Nadr Khan fouille les cendres avec une tige métallique. Comme une demi-douzaine d'hommes, il cherche tout ce qui peut avoir de la valeur, comme des bijoux en or. Les cendres, c'est ce qu'il reste de sa maison, ce samedi matin. Elle a brûlé, comme une dizaine d'autres cases de l'Îlet Malouin, à Cayenne. « Ce que j'ai sur moi, c'est tout ce qu'il me reste. » Ça, plus quelques vêtements jetés en vitesse dans un sac plastique.

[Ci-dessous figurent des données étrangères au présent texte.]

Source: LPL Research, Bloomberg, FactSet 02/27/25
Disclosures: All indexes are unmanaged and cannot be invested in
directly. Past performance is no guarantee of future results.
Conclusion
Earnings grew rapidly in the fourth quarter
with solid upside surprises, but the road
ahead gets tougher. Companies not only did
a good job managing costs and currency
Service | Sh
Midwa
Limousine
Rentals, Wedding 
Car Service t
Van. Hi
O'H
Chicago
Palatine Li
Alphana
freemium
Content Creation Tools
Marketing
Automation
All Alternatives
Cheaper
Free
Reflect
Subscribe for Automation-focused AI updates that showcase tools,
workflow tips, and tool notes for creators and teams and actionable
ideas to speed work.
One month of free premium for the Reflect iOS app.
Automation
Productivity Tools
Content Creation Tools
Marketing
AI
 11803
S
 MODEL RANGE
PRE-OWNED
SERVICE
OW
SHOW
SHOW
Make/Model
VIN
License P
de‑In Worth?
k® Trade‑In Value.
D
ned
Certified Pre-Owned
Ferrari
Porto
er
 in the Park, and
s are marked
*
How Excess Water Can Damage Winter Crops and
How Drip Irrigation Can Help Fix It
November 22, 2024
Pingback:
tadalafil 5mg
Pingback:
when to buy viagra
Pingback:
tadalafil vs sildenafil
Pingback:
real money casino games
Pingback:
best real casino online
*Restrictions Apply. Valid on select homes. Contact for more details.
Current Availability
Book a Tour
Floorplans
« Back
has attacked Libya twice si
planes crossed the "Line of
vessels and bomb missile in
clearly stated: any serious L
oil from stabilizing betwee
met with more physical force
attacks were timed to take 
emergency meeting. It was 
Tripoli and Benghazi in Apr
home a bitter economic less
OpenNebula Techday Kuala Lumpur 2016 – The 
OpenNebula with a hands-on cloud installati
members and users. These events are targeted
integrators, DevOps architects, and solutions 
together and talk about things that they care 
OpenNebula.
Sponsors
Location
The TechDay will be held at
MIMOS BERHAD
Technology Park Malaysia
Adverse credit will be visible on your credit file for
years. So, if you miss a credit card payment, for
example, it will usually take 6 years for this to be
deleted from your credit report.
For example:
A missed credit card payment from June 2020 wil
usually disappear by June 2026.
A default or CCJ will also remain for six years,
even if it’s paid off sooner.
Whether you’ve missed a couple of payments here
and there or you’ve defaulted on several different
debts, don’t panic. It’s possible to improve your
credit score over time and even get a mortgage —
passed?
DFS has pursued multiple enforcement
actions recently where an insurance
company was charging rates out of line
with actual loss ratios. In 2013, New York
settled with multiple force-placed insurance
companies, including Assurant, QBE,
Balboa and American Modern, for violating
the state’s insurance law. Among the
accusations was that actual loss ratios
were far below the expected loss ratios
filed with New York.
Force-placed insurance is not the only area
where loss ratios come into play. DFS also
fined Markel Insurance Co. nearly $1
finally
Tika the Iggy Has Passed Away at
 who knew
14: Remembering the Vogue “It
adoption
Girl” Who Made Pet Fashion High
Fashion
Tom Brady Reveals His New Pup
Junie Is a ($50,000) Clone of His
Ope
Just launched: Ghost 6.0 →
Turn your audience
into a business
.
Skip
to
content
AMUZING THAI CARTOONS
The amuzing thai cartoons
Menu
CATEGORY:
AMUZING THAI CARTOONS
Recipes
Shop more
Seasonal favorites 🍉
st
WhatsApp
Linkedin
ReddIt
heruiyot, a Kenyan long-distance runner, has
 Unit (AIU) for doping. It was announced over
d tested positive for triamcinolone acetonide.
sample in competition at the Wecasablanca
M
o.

L'incendie a pris entre 3 heures et 4 heures du matin, selon les habitants du quartier. « J'étais en train de dormir, raconte Rupchan. J'ai entendu du bruit. Je suis sorti, j'ai vu les flammes. J'ai crié « Au feu! au feu! » pour que les voisins sortent. »
Les policiers sont arrivés les premiers, suivis des pompiers, du Samu, du maire et d'EDF. Les bouteilles de gaz entreposées dans les maisons ont explosé une à une. « Le feu était trop fort. Les pompiers ne pouvaient rien faire. » D'autres râlent contre la lenteur des secours, l'absence d'éclairage ou l'éloignement de la bouche d'incendie, située à l'autre bout du quartier.
Jobeur dans la mécanique et la pêche, installé dans une de ces baraques de bois et de tôle depuis deux ans, Rupchan n'a plus rien non plus. Personne n'a rien pu sauver, à part sa peau. « Quand les policiers sont arrivés, ils ont compté les gens. On devait être une cinquantaine à vivre ici, y compris les enfants » , poursuit-il. Blake Shawn n'était pas chez lui, cette nuit. Il a découvert l'ampleur des dégâts à son retour, au petit matin. Sa femme, enceinte, a pu sortir, avec leur premier enfant. « Elle n'a rien pu sauver. »
Dans les cendres, une demi-douzaine d'hommes continuent de s'activer. Ils cherchent ce qui a encore de la valeur, les bijoux par exemple, en se demandant si c'est de l'or.
Un incendie criminel ?
Les pieds dans les décombres, plusieurs habitants dénoncent un incendie criminel. « C'est un habitant d'ici. Il était furieux, parce que sa femme est partie à Georgetown. Il a mis le feu. » Une source proche de l'enquête poursuit : « C'est une hypothèse parmi d'autres. Nous attendons le rapport des pompiers, mais il n'y a rien de probant. » Les investigations vont se poursuivre.